**Work item:** The answer must consist solely of the lines from the line with "nose: (180, 188)" to the end of the data below, transcribed exactly and with no pictures.

__________

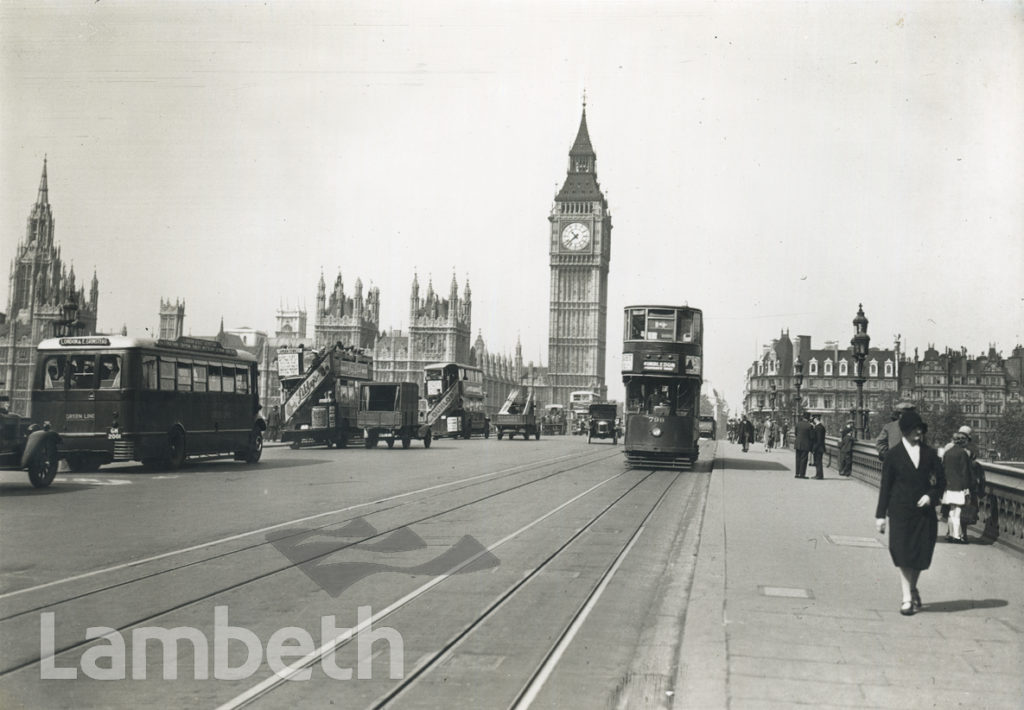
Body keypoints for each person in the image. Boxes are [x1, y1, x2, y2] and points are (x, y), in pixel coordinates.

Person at [875, 410, 946, 616]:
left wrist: (931, 496)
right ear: (905, 430)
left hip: (924, 514)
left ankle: (913, 588)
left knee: (921, 557)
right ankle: (906, 598)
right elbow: (885, 486)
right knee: (903, 554)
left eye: (920, 428)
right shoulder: (893, 455)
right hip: (900, 513)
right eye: (914, 428)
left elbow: (941, 482)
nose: (918, 432)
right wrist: (880, 516)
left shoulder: (930, 454)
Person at [941, 426, 975, 544]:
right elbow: (965, 472)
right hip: (959, 486)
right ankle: (957, 536)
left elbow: (943, 468)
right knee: (958, 511)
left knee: (951, 511)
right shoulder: (963, 453)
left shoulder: (948, 452)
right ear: (964, 441)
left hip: (949, 486)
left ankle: (951, 534)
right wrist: (967, 488)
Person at [793, 412, 813, 478]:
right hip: (805, 444)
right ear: (808, 417)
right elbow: (811, 436)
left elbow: (795, 433)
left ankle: (797, 473)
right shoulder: (809, 425)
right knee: (804, 459)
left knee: (797, 458)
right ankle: (802, 474)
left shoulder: (798, 424)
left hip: (798, 443)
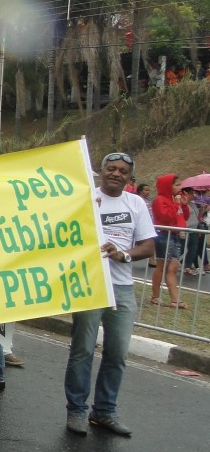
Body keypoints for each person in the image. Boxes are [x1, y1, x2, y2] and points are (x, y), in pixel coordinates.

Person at [65, 152, 155, 436]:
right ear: (101, 171)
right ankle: (76, 411)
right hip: (89, 286)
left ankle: (104, 412)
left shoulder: (136, 203)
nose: (116, 174)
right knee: (82, 350)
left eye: (123, 171)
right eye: (111, 168)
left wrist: (123, 255)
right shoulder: (85, 197)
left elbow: (148, 246)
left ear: (129, 177)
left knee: (116, 354)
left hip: (123, 289)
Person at [150, 174, 187, 309]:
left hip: (175, 235)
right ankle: (155, 296)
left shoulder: (174, 199)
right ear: (168, 186)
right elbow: (166, 217)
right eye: (177, 185)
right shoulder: (160, 200)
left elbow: (183, 216)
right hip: (164, 235)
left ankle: (175, 299)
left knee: (173, 268)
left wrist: (183, 205)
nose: (180, 188)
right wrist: (176, 204)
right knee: (161, 266)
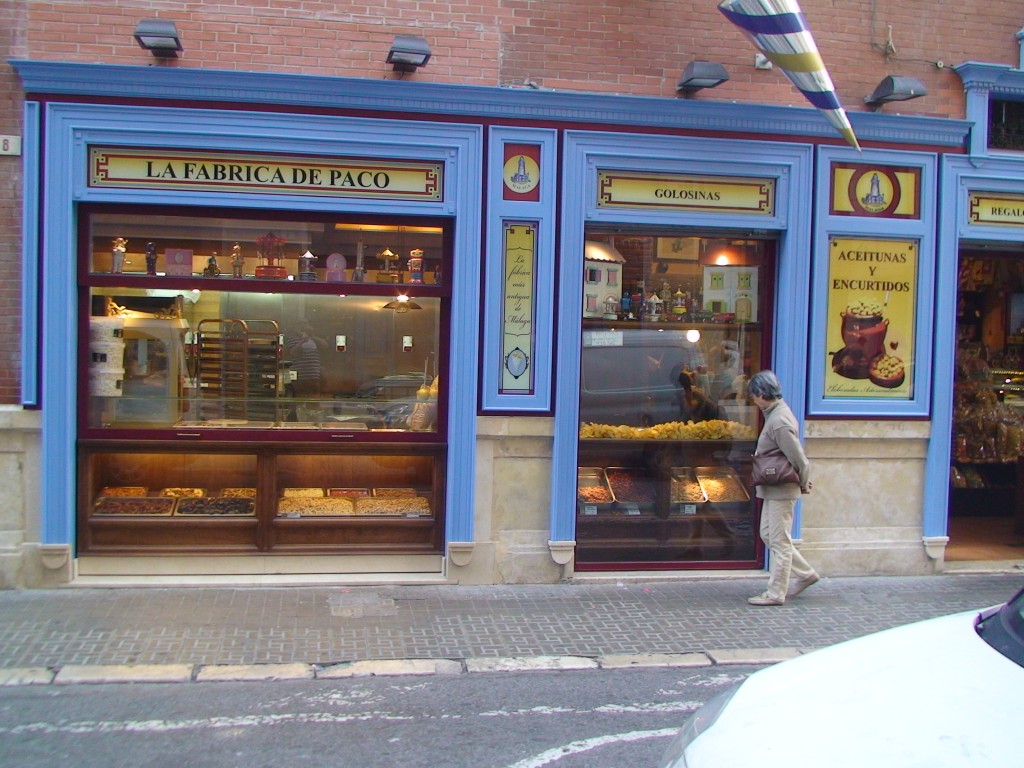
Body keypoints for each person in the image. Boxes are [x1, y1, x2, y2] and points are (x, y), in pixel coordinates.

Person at [746, 369, 819, 606]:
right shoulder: (776, 414)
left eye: (754, 396)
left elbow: (799, 459)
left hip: (781, 489)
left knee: (778, 540)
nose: (754, 401)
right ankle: (806, 574)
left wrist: (802, 482)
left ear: (761, 393)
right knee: (769, 534)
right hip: (773, 488)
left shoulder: (779, 421)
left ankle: (776, 593)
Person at [286, 319, 328, 398]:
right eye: (300, 324)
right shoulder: (292, 338)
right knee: (299, 396)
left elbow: (325, 346)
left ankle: (313, 410)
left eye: (305, 324)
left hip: (314, 374)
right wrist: (302, 341)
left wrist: (312, 336)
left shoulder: (314, 338)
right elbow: (293, 352)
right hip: (300, 374)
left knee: (314, 397)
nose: (303, 326)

__________

**Written solution:**
nose: (180, 188)
right wrist: (176, 204)
right knee: (161, 266)
Body keypoints for each person in the image. Boxes are [x1, y1, x2, y2] and points are (x, y), in pixel coordinates.

Person at [746, 369, 819, 606]:
right shoulder: (776, 414)
left eye: (754, 396)
left elbow: (799, 459)
left hip: (781, 489)
left knee: (778, 540)
nose: (754, 401)
right ankle: (806, 574)
left wrist: (802, 482)
left ear: (761, 393)
right knee: (769, 534)
right hip: (773, 488)
left shoulder: (779, 421)
left ankle: (776, 593)
Person at [286, 319, 328, 398]:
right eye: (300, 324)
right shoulder: (292, 338)
right knee: (299, 396)
left elbow: (325, 346)
left ankle: (313, 410)
left eye: (305, 324)
left hip: (314, 374)
right wrist: (302, 341)
left wrist: (312, 336)
left shoulder: (314, 338)
right elbow: (293, 352)
right hip: (300, 374)
left knee: (314, 397)
nose: (303, 326)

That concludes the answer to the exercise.